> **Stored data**
>>>>>

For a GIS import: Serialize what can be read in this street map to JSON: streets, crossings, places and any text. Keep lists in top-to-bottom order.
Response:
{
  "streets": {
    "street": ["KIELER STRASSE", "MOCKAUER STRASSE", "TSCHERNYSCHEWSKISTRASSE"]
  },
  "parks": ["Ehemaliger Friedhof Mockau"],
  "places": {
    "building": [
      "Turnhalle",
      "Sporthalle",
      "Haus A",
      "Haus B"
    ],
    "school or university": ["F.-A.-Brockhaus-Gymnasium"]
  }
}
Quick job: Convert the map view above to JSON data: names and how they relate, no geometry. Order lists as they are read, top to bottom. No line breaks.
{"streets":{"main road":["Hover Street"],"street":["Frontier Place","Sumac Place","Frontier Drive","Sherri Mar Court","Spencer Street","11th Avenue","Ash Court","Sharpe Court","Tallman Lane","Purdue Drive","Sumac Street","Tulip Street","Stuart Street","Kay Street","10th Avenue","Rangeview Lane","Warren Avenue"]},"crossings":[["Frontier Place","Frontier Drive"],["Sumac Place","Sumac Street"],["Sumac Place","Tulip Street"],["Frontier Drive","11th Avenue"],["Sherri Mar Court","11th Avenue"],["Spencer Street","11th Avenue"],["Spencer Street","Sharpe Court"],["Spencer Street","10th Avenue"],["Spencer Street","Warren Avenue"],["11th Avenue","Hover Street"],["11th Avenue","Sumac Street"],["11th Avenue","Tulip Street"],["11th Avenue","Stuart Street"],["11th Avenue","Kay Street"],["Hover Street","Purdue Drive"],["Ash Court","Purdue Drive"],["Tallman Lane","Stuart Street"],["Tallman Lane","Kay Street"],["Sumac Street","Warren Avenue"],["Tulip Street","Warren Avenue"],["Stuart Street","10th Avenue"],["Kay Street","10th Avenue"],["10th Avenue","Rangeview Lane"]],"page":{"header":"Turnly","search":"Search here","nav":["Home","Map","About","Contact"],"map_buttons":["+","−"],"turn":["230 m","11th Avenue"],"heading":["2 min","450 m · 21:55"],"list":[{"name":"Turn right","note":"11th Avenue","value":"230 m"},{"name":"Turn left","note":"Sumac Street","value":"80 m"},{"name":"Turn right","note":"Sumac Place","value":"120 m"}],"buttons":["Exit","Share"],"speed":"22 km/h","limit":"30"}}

<<<<<

Transcribe every record above exactly.

For a GIS import: Serialize what can be read in this street map to JSON: streets, crossings, places and any text. Keep lists in top-to-bottom order.
Response:
{
  "streets": {
    "street": ["KIELER STRASSE", "MOCKAUER STRASSE", "TSCHERNYSCHEWSKISTRASSE"]
  },
  "parks": ["Ehemaliger Friedhof Mockau"],
  "places": {
    "building": [
      "Turnhalle",
      "Sporthalle",
      "Haus A",
      "Haus B"
    ],
    "school or university": ["F.-A.-Brockhaus-Gymnasium"]
  }
}
Quick job: Convert the map view above to JSON data: names and how they relate, no geometry. Order lists as they are read, top to bottom. No line breaks.
{"streets":{"main road":["Hover Street"],"street":["Frontier Place","Sumac Place","Frontier Drive","Sherri Mar Court","Spencer Street","11th Avenue","Ash Court","Sharpe Court","Tallman Lane","Purdue Drive","Sumac Street","Tulip Street","Stuart Street","Kay Street","10th Avenue","Rangeview Lane","Warren Avenue"]},"crossings":[["Frontier Place","Frontier Drive"],["Sumac Place","Sumac Street"],["Sumac Place","Tulip Street"],["Frontier Drive","11th Avenue"],["Sherri Mar Court","11th Avenue"],["Spencer Street","11th Avenue"],["Spencer Street","Sharpe Court"],["Spencer Street","10th Avenue"],["Spencer Street","Warren Avenue"],["11th Avenue","Hover Street"],["11th Avenue","Sumac Street"],["11th Avenue","Tulip Street"],["11th Avenue","Stuart Street"],["11th Avenue","Kay Street"],["Hover Street","Purdue Drive"],["Ash Court","Purdue Drive"],["Tallman Lane","Stuart Street"],["Tallman Lane","Kay Street"],["Sumac Street","Warren Avenue"],["Tulip Street","Warren Avenue"],["Stuart Street","10th Avenue"],["Kay Street","10th Avenue"],["10th Avenue","Rangeview Lane"]],"page":{"header":"Turnly","search":"Search here","nav":["Home","Map","About","Contact"],"map_buttons":["+","−"],"turn":["230 m","11th Avenue"],"heading":["2 min","450 m · 21:55"],"list":[{"name":"Turn right","note":"11th Avenue","value":"230 m"},{"name":"Turn left","note":"Sumac Street","value":"80 m"},{"name":"Turn right","note":"Sumac Place","value":"120 m"}],"buttons":["Exit","Share"],"speed":"22 km/h","limit":"30"}}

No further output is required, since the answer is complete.